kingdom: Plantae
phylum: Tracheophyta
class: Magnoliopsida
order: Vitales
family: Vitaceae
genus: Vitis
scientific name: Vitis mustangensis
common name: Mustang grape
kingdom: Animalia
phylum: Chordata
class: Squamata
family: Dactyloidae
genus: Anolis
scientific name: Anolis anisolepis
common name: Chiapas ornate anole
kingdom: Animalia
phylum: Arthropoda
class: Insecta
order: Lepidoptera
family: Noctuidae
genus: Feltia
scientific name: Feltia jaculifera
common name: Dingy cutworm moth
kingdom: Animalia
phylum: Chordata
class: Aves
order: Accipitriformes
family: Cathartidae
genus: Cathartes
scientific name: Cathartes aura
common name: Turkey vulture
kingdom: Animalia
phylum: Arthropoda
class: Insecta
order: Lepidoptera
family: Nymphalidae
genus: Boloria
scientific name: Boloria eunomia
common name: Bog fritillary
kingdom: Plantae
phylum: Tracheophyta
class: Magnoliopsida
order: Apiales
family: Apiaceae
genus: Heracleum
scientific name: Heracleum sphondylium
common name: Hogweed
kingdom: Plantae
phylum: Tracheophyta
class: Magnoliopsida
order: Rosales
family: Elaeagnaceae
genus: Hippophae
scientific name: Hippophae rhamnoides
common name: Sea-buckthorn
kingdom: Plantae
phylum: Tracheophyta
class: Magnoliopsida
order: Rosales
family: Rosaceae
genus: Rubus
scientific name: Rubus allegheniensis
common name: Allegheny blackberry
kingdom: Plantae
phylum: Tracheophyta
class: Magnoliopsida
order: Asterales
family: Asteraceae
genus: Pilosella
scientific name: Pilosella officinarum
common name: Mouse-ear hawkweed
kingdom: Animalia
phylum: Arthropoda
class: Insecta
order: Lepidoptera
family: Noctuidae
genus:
◆ ◆ ◆ ◆
*TASK TO COMPLETE*: Rename "common name" to "everyday name" in every one of the lines above, and copy everything else in them unchanged.

*PROBLEM SOLUTION*:
kingdom: Plantae
phylum: Tracheophyta
class: Magnoliopsida
order: Vitales
family: Vitaceae
genus: Vitis
scientific name: Vitis mustangensis
everyday name: Mustang grape
kingdom: Animalia
phylum: Chordata
class: Squamata
family: Dactyloidae
genus: Anolis
scientific name: Anolis anisolepis
everyday name: Chiapas ornate anole
kingdom: Animalia
phylum: Arthropoda
class: Insecta
order: Lepidoptera
family: Noctuidae
genus: Feltia
scientific name: Feltia jaculifera
everyday name: Dingy cutworm moth
kingdom: Animalia
phylum: Chordata
class: Aves
order: Accipitriformes
family: Cathartidae
genus: Cathartes
scientific name: Cathartes aura
everyday name: Turkey vulture
kingdom: Animalia
phylum: Arthropoda
class: Insecta
order: Lepidoptera
family: Nymphalidae
genus: Boloria
scientific name: Boloria eunomia
everyday name: Bog fritillary
kingdom: Plantae
phylum: Tracheophyta
class: Magnoliopsida
order: Apiales
family: Apiaceae
genus: Heracleum
scientific name: Heracleum sphondylium
everyday name: Hogweed
kingdom: Plantae
phylum: Tracheophyta
class: Magnoliopsida
order: Rosales
family: Elaeagnaceae
genus: Hippophae
scientific name: Hippophae rhamnoides
everyday name: Sea-buckthorn
kingdom: Plantae
phylum: Tracheophyta
class: Magnoliopsida
order: Rosales
family: Rosaceae
genus: Rubus
scientific name: Rubus allegheniensis
everyday name: Allegheny blackberry
kingdom: Plantae
phylum: Tracheophyta
class: Magnoliopsida
order: Asterales
family: Asteraceae
genus: Pilosella
scientific name: Pilosella officinarum
everyday name: Mouse-ear hawkweed
kingdom: Animalia
phylum: Arthropoda
class: Insecta
order: Lepidoptera
family: Noctuidae
genus:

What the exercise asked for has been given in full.